====== Available records
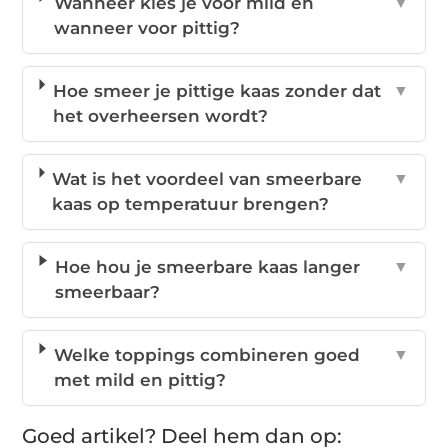
Wanneer kies je voor mild en
▼
wanneer voor pittig?
Hoe smeer je pittige kaas zonder dat
▼
het overheersen wordt?
Wat is het voordeel van smeerbare
▼
kaas op temperatuur brengen?
Hoe hou je smeerbare kaas langer
▼
smeerbaar?
Welke toppings combineren goed
▼
met mild en pittig?
Goed artikel? Deel hem dan op:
============
Please find every line in the records above that holds the word "kaas" and copy it.

Hoe smeer je pittige kaas zonder dat
kaas op temperatuur brengen?
Hoe hou je smeerbare kaas langer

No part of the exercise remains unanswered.